*TASK REQUIREMENTS:*
1 - In the passage about the Easter mass, how long had the narrator gone without listening to a mass from start to finish?
2 - Write a continuation of the passage about the Easter mass and the man painting the wall, beginning after its final sentence.

*DOCUMENT TEXT:*
--*--
Do priests draw blanks like in the theatre? When I was little I wanted to memorise
what was said at mass so that I could participate like everyone else, but I hardly ever
understood what people were mumbling. I often have this feeling that church is an
uncomfortable, cold and sad place, where you can hear the little accidents echoing
much louder, where you have to be careful, where you don't take your coat off, where
you get sleepy. At the same time, there's some kind of existential comfort. I hadn’t
listened to a mass from start to finish in over 10 years. I feel now an incredible
freedom, which I've never had before, in not having to comply with its rituals. I sat
from start to finish, I didn't say a word, I didn't make a gesture.
At a certain point, I think it's part of the Easter ritual, the priest and his troupe move into a procession formation and slowly make their way through the church. They would pass right by me. Leading the way was a girl no older than 15 and a man no older than 80. They were carrying incense burners. Behind them were the acolytes, the priests and other mysterious figures. At the end, the main priest who had celebrated mass.
The image of the procession moves me so much that I can't hold back the tears. I cry
and the priest looks into my eyes and sees that I'm crying.
We stare at each other for a long time. Me and Pedro, me and the priest.
I was afraid he would want to talk to me at the end of mass, like in a film. I left first. I
didn't want to have to tell him that I didn't believe in the Catholic Church, but that I
didn't understand the power it still had over me. That I didn't understand the comfort
people felt in endlessly repeating the same words, but that I couldn't help saying them
too in my head. That I couldn't accept that the world, so difficult for so many people,
was the creation of a God of love.
Or maybe I was afraid that, in reality, he wouldn't come to me, like in the films.
Angels, demons, guilt, prayer.
Guilt.
A guilt so devastating that it can drive you mad. (Amen.)
The chronicle found me at my house, at home, in a home.
A home without fear, Pedro.
I see a man from my window.
He's painting a wall on the roof of the building in front of me.
The man painting the brick-coloured wall has been fixing that roof for over a week. He's bare-chested, sweaty, exposed. From here I can see how exposed he is, how easily he could fall. I'd say it's 50 metres to the ground, but that's probably an absurd number, I've never been able to guess distances. To reach every corner of the wall and walk on tiles, the man has to bend his body, squirm, stretch, drag the bucket, turn back to pick up the brush, wipe off the sweat, hide the strong sun with his forearm, stop to rest, go back to the beginning. His back is scalded, just his back. It’s the colour of paint. The same colour creeps onto his shorts, onto his buttocks, where he wipes his dirty hands when he stops to look at the work still to be done.
There are now two people at the windows of this building.
--*--
*MATERIAL SUPPLIED:*
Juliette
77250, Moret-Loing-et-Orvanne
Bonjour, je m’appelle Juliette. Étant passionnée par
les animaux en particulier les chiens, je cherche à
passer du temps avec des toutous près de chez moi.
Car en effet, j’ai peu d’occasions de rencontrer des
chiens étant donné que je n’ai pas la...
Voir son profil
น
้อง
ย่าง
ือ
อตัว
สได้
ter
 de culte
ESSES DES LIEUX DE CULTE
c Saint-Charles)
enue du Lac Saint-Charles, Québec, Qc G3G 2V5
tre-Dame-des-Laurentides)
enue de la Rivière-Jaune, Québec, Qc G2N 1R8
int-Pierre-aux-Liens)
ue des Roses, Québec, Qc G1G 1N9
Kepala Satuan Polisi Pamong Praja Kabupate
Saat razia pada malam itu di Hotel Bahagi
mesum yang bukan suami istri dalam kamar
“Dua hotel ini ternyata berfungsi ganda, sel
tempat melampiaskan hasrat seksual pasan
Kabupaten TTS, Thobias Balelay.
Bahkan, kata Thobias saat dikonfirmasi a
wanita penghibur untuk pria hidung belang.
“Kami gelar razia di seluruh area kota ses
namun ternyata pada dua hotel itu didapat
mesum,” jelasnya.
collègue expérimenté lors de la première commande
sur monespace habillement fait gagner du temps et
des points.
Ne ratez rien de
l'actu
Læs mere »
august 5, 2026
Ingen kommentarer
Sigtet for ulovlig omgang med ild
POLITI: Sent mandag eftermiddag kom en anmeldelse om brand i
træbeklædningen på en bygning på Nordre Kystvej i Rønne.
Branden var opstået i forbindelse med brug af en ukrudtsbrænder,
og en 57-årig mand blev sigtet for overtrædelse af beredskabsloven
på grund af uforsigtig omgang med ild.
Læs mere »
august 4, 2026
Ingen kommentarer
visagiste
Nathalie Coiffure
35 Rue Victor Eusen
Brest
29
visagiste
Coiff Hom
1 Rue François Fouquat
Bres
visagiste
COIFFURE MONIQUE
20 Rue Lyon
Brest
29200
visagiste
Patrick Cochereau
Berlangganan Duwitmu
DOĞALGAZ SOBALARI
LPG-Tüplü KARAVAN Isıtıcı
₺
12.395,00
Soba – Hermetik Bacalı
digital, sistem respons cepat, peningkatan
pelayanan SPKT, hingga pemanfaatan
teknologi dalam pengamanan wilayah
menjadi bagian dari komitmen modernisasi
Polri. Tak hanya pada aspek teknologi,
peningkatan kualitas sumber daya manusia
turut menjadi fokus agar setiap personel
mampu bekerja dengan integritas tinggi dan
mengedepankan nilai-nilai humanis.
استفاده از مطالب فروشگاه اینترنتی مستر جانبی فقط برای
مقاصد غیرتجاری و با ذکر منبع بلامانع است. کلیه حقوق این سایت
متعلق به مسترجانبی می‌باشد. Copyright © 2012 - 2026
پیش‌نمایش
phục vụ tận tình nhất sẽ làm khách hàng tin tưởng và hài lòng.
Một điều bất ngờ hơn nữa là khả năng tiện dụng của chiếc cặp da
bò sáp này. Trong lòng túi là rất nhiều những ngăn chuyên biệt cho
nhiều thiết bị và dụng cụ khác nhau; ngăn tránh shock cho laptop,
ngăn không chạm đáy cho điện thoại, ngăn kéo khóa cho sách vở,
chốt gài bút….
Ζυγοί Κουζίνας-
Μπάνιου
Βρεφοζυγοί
--*--
*RESULTS IN ORDER:*
1 - Over 10 years.

2 -
On what I imagine to be the second floor, the window on the right has a small balcony with three or four pots and a crooked clothesline. A stout man with a moustache and a friendly face is hanging out his clothes. Whenever there's a commotion in the street, he appears to watch it, as if it were a film. He attentively observes the scene and reacts to the different events with sincere and marked facial expressions. And I watch him watching until the fun calms down and he goes back inside, his body merging with the darkness of invisibility.
Below, further to the left, is now an elderly woman, with the window closed and the blinds halfway up, whom I watch with effort. It's common to see two cats sunbathing on top of a chest or table set into the woodwork. But now the scene is even more tender. The woman is holding one of her beloved cats in her arms, which she is rocking as if it were a baby. She looks at it and smiles. Sometimes, on other occasions, I just see her hand stroking them from head to tail, over and over again, to the feline's delight.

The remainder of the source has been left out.